To me you seem warm toned or neutral warm even though your face seems more pink. 

I also have the same issue, I've been matched to warm, cool and neutral foundations before. My arms and neck are more beige but not quite yellow, I know this coz like you I've compared myself with true yellow undertones like my mom and sister. My ethnicity is Persian with a Russian grandmother...again this cant help coz Persians can be ghostly white or as dark as say an Indian person. I look absolutely horrid in yellow, copper or orange clothing...based on my own judgment, all my friends and all sales ppl I've encountered.
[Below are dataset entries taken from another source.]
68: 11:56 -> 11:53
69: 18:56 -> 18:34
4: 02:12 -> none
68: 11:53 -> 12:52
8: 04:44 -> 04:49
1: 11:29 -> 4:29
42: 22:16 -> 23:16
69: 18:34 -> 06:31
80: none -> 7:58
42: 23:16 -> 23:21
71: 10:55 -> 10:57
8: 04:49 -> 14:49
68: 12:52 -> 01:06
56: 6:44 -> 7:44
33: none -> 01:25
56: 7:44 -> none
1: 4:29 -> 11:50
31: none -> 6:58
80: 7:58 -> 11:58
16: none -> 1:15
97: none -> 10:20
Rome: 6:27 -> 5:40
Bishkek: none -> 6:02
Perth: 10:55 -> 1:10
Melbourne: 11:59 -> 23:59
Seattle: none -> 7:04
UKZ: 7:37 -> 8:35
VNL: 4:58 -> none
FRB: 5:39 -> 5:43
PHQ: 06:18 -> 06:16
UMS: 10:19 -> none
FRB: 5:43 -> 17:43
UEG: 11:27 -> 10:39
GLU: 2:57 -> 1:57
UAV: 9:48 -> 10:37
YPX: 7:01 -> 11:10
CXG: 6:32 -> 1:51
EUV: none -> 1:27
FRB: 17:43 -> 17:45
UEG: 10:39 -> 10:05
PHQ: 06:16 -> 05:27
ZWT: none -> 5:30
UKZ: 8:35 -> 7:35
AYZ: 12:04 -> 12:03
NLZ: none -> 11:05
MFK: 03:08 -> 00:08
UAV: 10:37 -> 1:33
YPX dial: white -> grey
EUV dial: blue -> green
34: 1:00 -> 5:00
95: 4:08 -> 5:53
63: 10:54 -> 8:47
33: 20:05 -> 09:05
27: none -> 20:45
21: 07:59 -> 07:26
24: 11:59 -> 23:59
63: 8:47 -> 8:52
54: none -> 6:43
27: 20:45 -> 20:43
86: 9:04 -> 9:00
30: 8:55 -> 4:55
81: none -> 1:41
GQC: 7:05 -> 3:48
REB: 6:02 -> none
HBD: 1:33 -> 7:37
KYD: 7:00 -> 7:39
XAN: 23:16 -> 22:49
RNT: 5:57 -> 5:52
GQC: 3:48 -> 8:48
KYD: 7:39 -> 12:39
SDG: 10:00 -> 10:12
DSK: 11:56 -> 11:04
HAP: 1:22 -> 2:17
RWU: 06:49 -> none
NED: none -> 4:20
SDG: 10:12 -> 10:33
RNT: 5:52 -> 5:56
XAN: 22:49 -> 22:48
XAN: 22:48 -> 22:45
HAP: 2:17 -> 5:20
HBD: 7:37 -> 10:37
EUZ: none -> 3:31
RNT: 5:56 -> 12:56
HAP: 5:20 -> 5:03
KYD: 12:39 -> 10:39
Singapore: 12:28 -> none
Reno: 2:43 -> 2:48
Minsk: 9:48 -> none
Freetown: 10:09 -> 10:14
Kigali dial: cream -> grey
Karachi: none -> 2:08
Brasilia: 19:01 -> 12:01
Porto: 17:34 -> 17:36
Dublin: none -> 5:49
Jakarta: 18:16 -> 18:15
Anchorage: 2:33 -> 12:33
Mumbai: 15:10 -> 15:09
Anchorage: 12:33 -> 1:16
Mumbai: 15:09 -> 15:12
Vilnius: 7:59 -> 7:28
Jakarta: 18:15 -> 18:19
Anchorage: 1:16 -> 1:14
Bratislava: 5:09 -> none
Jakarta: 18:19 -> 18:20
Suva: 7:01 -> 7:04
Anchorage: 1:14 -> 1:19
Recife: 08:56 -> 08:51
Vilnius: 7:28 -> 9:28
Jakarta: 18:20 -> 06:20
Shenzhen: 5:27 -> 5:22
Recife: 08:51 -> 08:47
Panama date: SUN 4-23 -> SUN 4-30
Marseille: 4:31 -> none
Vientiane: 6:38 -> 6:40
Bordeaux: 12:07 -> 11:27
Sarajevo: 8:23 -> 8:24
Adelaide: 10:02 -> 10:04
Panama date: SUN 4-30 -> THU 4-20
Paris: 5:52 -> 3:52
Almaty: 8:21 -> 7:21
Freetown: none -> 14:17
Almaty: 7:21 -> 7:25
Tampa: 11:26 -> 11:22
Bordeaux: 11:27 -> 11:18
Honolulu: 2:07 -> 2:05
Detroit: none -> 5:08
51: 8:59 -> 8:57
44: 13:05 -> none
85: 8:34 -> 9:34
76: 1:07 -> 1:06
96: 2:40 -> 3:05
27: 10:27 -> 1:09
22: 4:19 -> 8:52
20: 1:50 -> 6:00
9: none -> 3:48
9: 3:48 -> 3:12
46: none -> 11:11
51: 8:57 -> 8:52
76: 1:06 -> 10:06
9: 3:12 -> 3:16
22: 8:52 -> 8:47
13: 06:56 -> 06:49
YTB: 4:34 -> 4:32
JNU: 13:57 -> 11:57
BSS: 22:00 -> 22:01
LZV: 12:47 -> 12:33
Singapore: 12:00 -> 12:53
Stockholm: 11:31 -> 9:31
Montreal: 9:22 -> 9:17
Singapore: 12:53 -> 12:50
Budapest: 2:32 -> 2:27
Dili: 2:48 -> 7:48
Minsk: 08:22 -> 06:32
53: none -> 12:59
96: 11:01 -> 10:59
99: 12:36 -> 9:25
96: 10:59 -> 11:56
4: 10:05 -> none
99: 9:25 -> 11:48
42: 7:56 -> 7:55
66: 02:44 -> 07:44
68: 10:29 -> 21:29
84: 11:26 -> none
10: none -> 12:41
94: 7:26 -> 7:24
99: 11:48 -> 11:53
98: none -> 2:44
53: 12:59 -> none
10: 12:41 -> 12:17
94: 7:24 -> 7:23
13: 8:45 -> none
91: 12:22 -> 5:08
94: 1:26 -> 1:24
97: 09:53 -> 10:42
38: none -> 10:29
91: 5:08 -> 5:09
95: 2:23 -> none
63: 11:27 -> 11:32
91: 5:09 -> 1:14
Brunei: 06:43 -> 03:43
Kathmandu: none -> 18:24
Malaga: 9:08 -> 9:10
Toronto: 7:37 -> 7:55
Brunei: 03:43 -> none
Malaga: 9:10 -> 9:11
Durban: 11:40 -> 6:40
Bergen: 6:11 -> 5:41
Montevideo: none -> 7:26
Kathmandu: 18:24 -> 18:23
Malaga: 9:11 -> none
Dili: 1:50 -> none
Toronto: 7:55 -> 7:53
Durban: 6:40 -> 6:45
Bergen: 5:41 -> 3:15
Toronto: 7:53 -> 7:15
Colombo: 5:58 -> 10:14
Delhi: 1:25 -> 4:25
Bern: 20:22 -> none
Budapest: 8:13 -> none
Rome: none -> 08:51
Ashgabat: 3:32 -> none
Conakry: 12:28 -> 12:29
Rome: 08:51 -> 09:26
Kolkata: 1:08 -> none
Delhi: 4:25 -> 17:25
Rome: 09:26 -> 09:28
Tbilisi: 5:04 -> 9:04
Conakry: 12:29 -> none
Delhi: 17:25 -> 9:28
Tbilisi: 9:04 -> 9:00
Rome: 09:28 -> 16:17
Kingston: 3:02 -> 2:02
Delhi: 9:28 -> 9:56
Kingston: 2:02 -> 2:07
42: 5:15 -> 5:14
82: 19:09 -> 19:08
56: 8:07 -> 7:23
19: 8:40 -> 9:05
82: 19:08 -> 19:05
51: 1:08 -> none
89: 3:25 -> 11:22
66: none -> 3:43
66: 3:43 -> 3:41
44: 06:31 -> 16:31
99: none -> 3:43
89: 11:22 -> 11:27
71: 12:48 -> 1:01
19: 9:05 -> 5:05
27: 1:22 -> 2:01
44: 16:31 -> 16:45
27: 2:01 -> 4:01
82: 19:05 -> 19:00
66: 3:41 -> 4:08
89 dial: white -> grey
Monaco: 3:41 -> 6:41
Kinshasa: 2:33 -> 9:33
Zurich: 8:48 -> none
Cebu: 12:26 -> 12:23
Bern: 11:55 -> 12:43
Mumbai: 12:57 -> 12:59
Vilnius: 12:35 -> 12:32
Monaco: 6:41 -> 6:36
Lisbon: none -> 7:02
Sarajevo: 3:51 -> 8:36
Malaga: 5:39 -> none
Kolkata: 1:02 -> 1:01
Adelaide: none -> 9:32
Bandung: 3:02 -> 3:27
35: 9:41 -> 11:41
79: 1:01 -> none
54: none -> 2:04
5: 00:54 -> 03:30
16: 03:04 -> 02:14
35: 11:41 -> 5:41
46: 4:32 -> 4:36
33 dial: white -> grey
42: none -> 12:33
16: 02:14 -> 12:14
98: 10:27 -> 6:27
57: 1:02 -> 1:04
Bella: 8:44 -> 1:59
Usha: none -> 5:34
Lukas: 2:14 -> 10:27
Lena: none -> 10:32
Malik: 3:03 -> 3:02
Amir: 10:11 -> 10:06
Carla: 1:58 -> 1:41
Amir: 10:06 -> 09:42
My best colours are blue, gray and bright pink.

My face has a lot of pink in it. I can wear both cool and warm foundations but I've decided lately that I'll stick to neutral warm. I do not want to emphaszie the pink face if you know what I mean.


----------



## kathyp (Sep 10, 2009)

Quote:

  I've compared myself with true yellow undertones like my mom and sister.  
 
Next to my dad, who has very olive/golden skin, I look very pink, but next to my mom, my skin's undertones look warmer, slightly peach, but I usually wear cooler foundation colors. Yellow based foundation makes me look jaundiced. Truly neutral foundations are getting harder and harder to find, though I've had better luck with Prescriptives or MUFE than MAC.


----------



## Shadowy Lady (Sep 10, 2009)

Quote:

   Originally Posted by *kathyp* 

 
_Next to my dad, who has very olive/golden skin, I look very pink, but next to my mom, my skin's undertones look warmer, slightly peach, but I usually wear cooler foundation colors. Yellow based foundation makes me look jaundiced. Truly neutral foundations are getting harder and harder to find, though I've had better luck with Prescriptives or MUFE than MAC._

 
I do love MUFE! I just got matched (and bought) their HD foundation in 118 as it's the best match I've ever had. It's described as a "light skin with beige undertones" which I figure is dead on. Ppl tell me my skin looks perfect w/o looking like I'm wearing anything
	

	
	
		
		

		
		
	


	




I def think MAC's foundations are either too peachy or too yellow. They don't really have more neutral or beige foundations


----------